Protein-protein interactions are mediated by short sequence of residues among the long stretches of interacting sequences, which are referred to as interaction sites (or binding sites in some contexts). Protein interaction sites have unique features that distinguish them from other residues (amino acids) in protein surface. These interfacial residues are often highly favorable to the counterpart residues so that they can bind together. The favored combinations have been repeatedly applied during evolution (Keskin and Nussinov, 2005), which limits the total number of types of interaction sites. By estimation, about 10,000 types of interaction sites exist in various biological systems (Aloy and Russell, 2004).

To determine the interaction sites, many biotechnological techniques have been applied, such as phage display and site-directed mutagenesis. Despite all these techniques available, the current amount of experimentally determined interaction sites is still very small, less than 10% in total. It should take decades to determine major types of interaction sites using present techniques (Dziembowski and Seraphin, 2004).
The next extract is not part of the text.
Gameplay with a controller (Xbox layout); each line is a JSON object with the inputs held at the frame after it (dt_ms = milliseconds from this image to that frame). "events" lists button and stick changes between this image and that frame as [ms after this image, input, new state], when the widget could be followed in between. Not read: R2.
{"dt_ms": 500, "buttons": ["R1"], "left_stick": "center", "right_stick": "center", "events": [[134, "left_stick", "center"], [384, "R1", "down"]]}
Due to the limitation of contemporary experimental techniques, computational methods, especially biological data mining methods play a dominated role in the discovery of protein interaction sites, for example, in the docking-based drug design. Computational methods can be categorized into simulation methods and biological data mining methods. By name, simulation methods use biological, biochemical or biophysical mechanisms to model protein-protein interactions and their interaction sites. They usually take individual proteins as input, as done in protein-protein docking. Recently, data mining methods such as classification and clustering of candidate solutions contributed the accuracy of the approach. Data mining methods learn from large training set of interaction data to induce rules for prediction of the interaction sites. These methods can be further divided into classification methods and pattern mining methods, depending on whether negative data is required. Classification methods require both positive and negative data to develop discriminative features for interaction sites. In comparison, pattern mining methods learn from a set of related proteins or interactions for over-presented patterns, as negative data are not always available or accurate. Many homologous methods and binding motif pair discovery fall into this category.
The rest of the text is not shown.